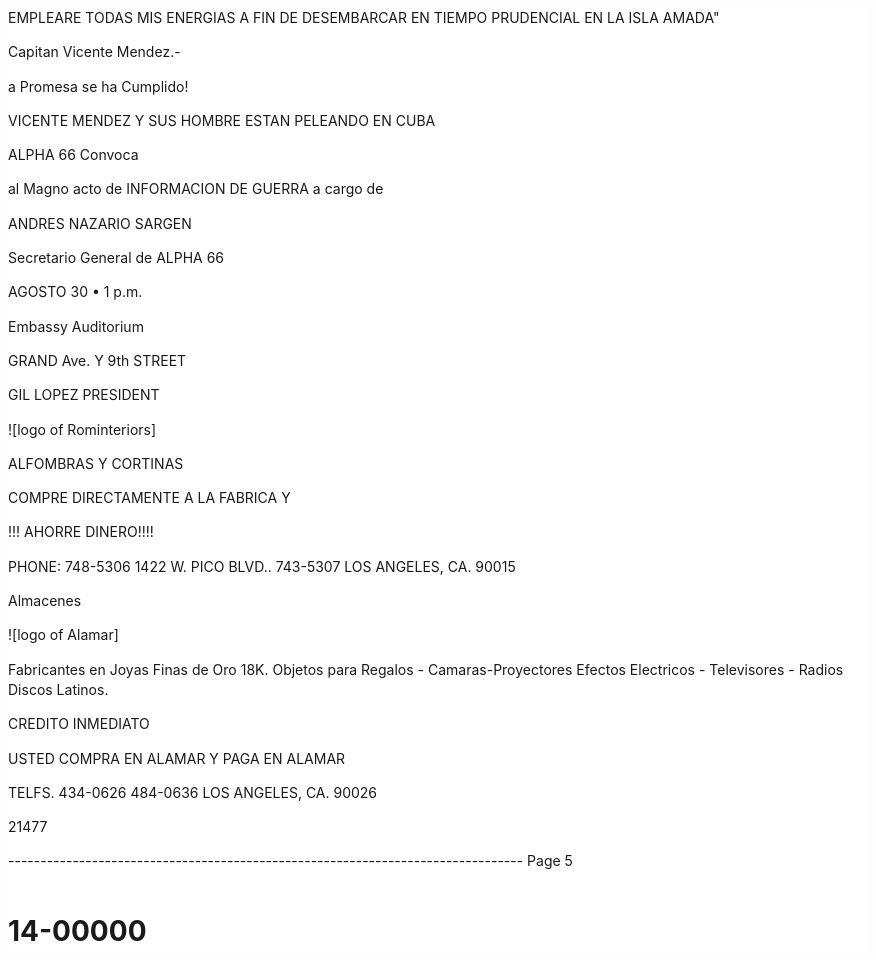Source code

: EMPLEARE TODAS MIS ENERGIAS A FIN DE DESEMBARCAR
EN TIEMPO PRUDENCIAL EN LA ISLA AMADA"

Capitan Vicente Mendez.-

a Promesa se ha Cumplido!

VICENTE MENDEZ Y SUS HOMBRE
ESTAN PELEANDO EN CUBA

ALPHA 66 Convoca

al Magno acto de INFORMACION DE GUERRA a cargo de

ANDRES NAZARIO SARGEN

Secretario General de ALPHA 66

AGOSTO 30 • 1 p.m.

Embassy Auditorium

GRAND Ave. Y 9th STREET

GIL LOPEZ
PRESIDENT

![logo of Rominteriors]

ALFOMBRAS Y CORTINAS

COMPRE DIRECTAMENTE A LA FABRICA Y

!!! AHORRE DINERO!!!!

PHONE: 748-5306 1422 W. PICO BLVD..
743-5307 LOS ANGELES, CA. 90015

Almacenes

![logo of Alamar]

Fabricantes en Joyas Finas de Oro 18K.
Objetos para Regalos - Camaras-Proyectores
Efectos Electricos - Televisores - Radios
Discos Latinos.

CREDITO INMEDIATO

USTED COMPRA EN ALAMAR Y PAGA EN ALAMAR

TELFS.
434-0626
484-0636 LOS ANGELES, CA. 90026

21477


-------------------------------------------------------------------------------- Page 5

# 14-00000
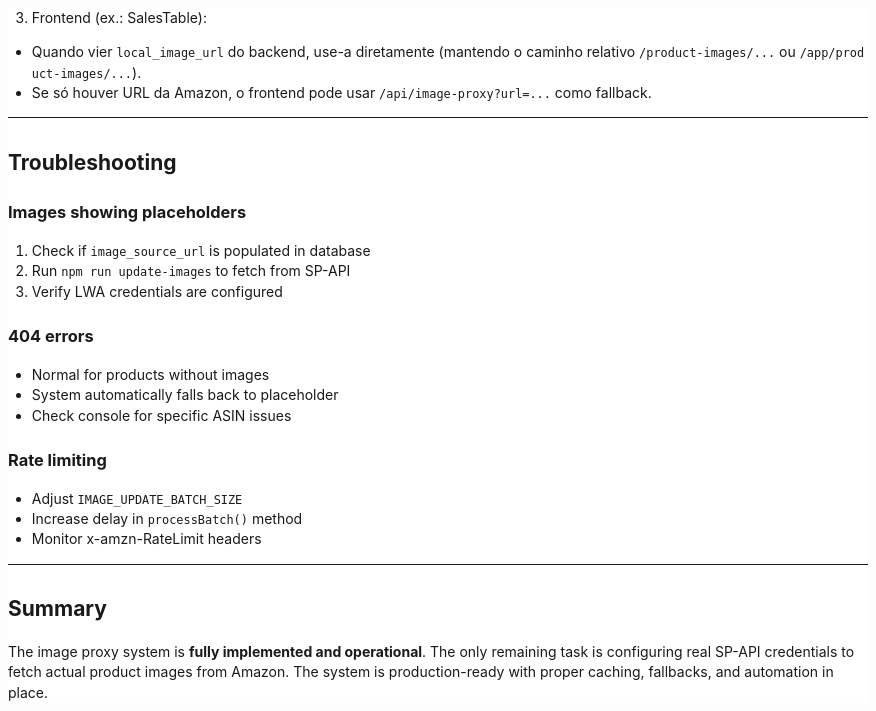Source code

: 3) Frontend (ex.: SalesTable):
- Quando vier `local_image_url` do backend, use-a diretamente (mantendo o caminho relativo `/product-images/...` ou `/app/product-images/...`).
- Se só houver URL da Amazon, o frontend pode usar `/api/image-proxy?url=...` como fallback.

---

## Troubleshooting

### Images showing placeholders
1. Check if `image_source_url` is populated in database
2. Run `npm run update-images` to fetch from SP-API
3. Verify LWA credentials are configured

### 404 errors
- Normal for products without images
- System automatically falls back to placeholder
- Check console for specific ASIN issues

### Rate limiting
- Adjust `IMAGE_UPDATE_BATCH_SIZE`
- Increase delay in `processBatch()` method
- Monitor x-amzn-RateLimit headers

---

## Summary
The image proxy system is **fully implemented and operational**. The only remaining task is configuring real SP-API credentials to fetch actual product images from Amazon. The system is production-ready with proper caching, fallbacks, and automation in place.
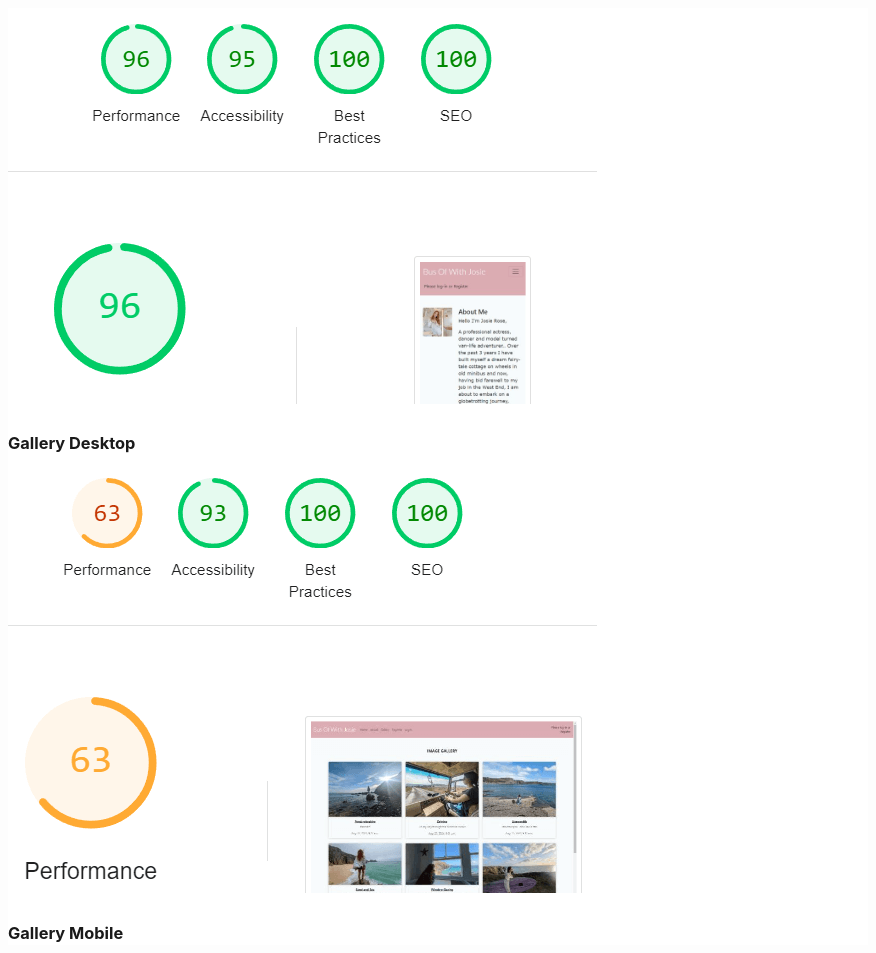 ![image of Lighthouse About Page Mobile ](</readme images/lighthouse-img/about-mobile.png>)

### Gallery Desktop

![image of Lighthouse Gallery Desktop ](</readme images/lighthouse-img/gallery-desktop.png>)

### Gallery Mobile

· · · ·

# [Aufgabe]
Schreibe alle obigen Einträge noch einmal ab und ersetze dabei "Rate limiting" durch "Throttling"; alles Übrige bleibt unverändert. Die Bilder werden in der Lösung weggelassen.

# [Deine Lösung]
Source code

: EMPLEARE TODAS MIS ENERGIAS A FIN DE DESEMBARCAR
EN TIEMPO PRUDENCIAL EN LA ISLA AMADA"

Capitan Vicente Mendez.-

a Promesa se ha Cumplido!

VICENTE MENDEZ Y SUS HOMBRE
ESTAN PELEANDO EN CUBA

ALPHA 66 Convoca

al Magno acto de INFORMACION DE GUERRA a cargo de

ANDRES NAZARIO SARGEN

Secretario General de ALPHA 66

AGOSTO 30 • 1 p.m.

Embassy Auditorium

GRAND Ave. Y 9th STREET

GIL LOPEZ
PRESIDENT

![logo of Rominteriors]

ALFOMBRAS Y CORTINAS

COMPRE DIRECTAMENTE A LA FABRICA Y

!!! AHORRE DINERO!!!!

PHONE: 748-5306 1422 W. PICO BLVD..
743-5307 LOS ANGELES, CA. 90015

Almacenes

![logo of Alamar]

Fabricantes en Joyas Finas de Oro 18K.
Objetos para Regalos - Camaras-Proyectores
Efectos Electricos - Televisores - Radios
Discos Latinos.

CREDITO INMEDIATO

USTED COMPRA EN ALAMAR Y PAGA EN ALAMAR

TELFS.
434-0626
484-0636 LOS ANGELES, CA. 90026

21477


-------------------------------------------------------------------------------- Page 5

# 14-00000
Source code

: 3) Frontend (ex.: SalesTable):
- Quando vier `local_image_url` do backend, use-a diretamente (mantendo o caminho relativo `/product-images/...` ou `/app/product-images/...`).
- Se só houver URL da Amazon, o frontend pode usar `/api/image-proxy?url=...` como fallback.

---

## Troubleshooting

### Images showing placeholders
1. Check if `image_source_url` is populated in database
2. Run `npm run update-images` to fetch from SP-API
3. Verify LWA credentials are configured

### 404 errors
- Normal for products without images
- System automatically falls back to placeholder
- Check console for specific ASIN issues

### Throttling
- Adjust `IMAGE_UPDATE_BATCH_SIZE`
- Increase delay in `processBatch()` method
- Monitor x-amzn-RateLimit headers

---

## Summary
The image proxy system is **fully implemented and operational**. The only remaining task is configuring real SP-API credentials to fetch actual product images from Amazon. The system is production-ready with proper caching, fallbacks, and automation in place.
 ![image of Lighthouse About Page Mobile ](</readme images/lighthouse-img/about-mobile.png>)

### Gallery Desktop

![image of Lighthouse Gallery Desktop ](</readme images/lighthouse-img/gallery-desktop.png>)

### Gallery Mobile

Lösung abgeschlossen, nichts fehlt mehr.